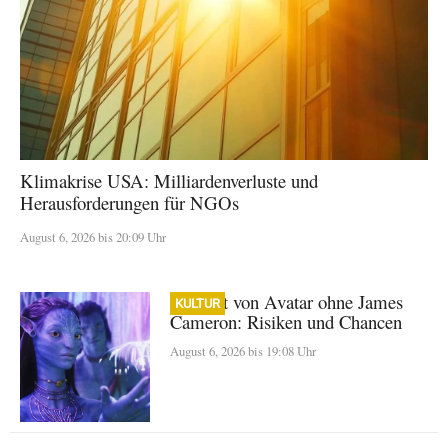
Klimakrise USA: Milliardenverluste und
Herausforderungen für NGOs
August 6, 2026 bis 20:09 Uhr
Zukunft von Avatar ohne James
KULTUR
Cameron: Risiken und Chancen
August 6, 2026 bis 19:08 Uhr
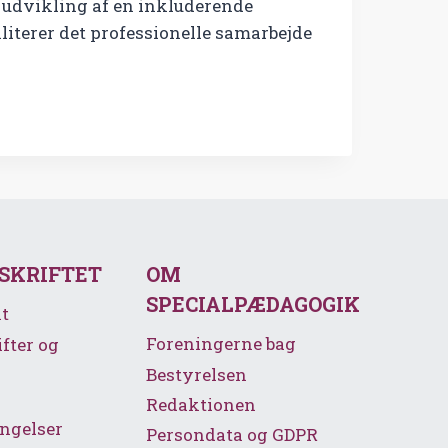
te udvikling af en inkluderende
literer det professionelle samarbejde
SSKRIFTET
OM
SPECIALPÆDAGOGIK
t
Foreningerne bag
ifter og
Bestyrelsen
Redaktionen
ngelser
Persondata og GDPR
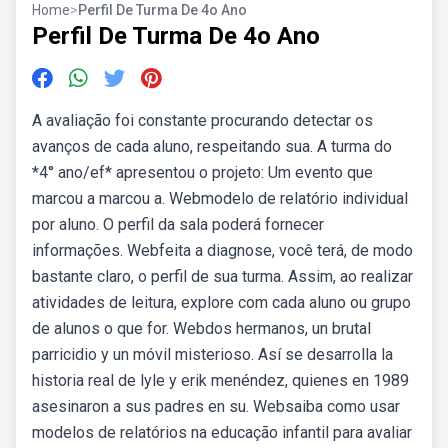
Home
>
Perfil De Turma De 4o Ano
Perfil De Turma De 4o Ano
A avaliação foi constante procurando detectar os
avanços de cada aluno, respeitando sua. A turma do
*4° ano/ef* apresentou o projeto: Um evento que
marcou a marcou a. Webmodelo de relatório individual
por aluno. O perfil da sala poderá fornecer
informações. Webfeita a diagnose, você terá, de modo
bastante claro, o perfil de sua turma. Assim, ao realizar
atividades de leitura, explore com cada aluno ou grupo
de alunos o que for. Webdos hermanos, un brutal
parricidio y un móvil misterioso. Así se desarrolla la
historia real de lyle y erik menéndez, quienes en 1989
asesinaron a sus padres en su. Websaiba como usar
modelos de relatórios na educação infantil para avaliar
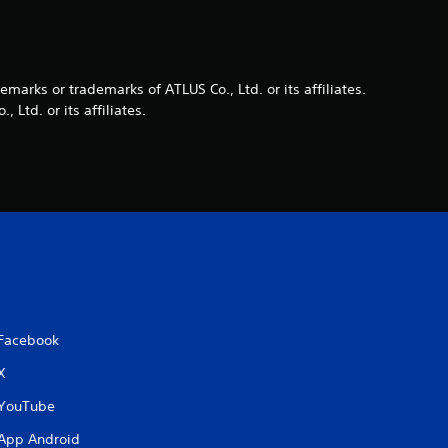
t
a
z
arks or trademarks of ATLUS Co., Ltd. or its affiliates.
Ltd. or its affiliates.
i
o
n
i
Facebook
X
YouTube
App Android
----
WORK INSTRUCTIONS » Arrange the text read from all the entries above as a JSON list of strings, one string per line, leaving out blank lines. Leave the pictures out of the answer.

EXERCISE RESULT »
[
  "Klimakrise USA: Milliardenverluste und",
  "Herausforderungen für NGOs",
  "August 6, 2026 bis 20:09 Uhr",
  "Zukunft von Avatar ohne James",
  "KULTUR",
  "Cameron: Risiken und Chancen",
  "August 6, 2026 bis 19:08 Uhr",
  "te udvikling af en inkluderende",
  "literer det professionelle samarbejde",
  "SSKRIFTET",
  "OM",
  "SPECIALPÆDAGOGIK",
  "t",
  "Foreningerne bag",
  "ifter og",
  "Bestyrelsen",
  "Redaktionen",
  "ngelser",
  "Persondata og GDPR",
  "Home",
  ">",
  "Perfil De Turma De 4o Ano",
  "Perfil De Turma De 4o Ano",
  "A avaliação foi constante procurando detectar os",
  "avanços de cada aluno, respeitando sua. A turma do",
  "*4° ano/ef* apresentou o projeto: Um evento que",
  "marcou a marcou a. Webmodelo de relatório individual",
  "por aluno. O perfil da sala poderá fornecer",
  "informações. Webfeita a diagnose, você terá, de modo",
  "bastante claro, o perfil de sua turma. Assim, ao realizar",
  "atividades de leitura, explore com cada aluno ou grupo",
  "de alunos o que for. Webdos hermanos, un brutal",
  "parricidio y un móvil misterioso. Así se desarrolla la",
  "historia real de lyle y erik menéndez, quienes en 1989",
  "asesinaron a sus padres en su. Websaiba como usar",
  "modelos de relatórios na educação infantil para avaliar",
  "t",
  "a",
  "z",
  "arks or trademarks of ATLUS Co., Ltd. or its affiliates.",
  "Ltd. or its affiliates.",
  "i",
  "o",
  "n",
  "i",
  "Facebook",
  "X",
  "YouTube",
  "App Android"
]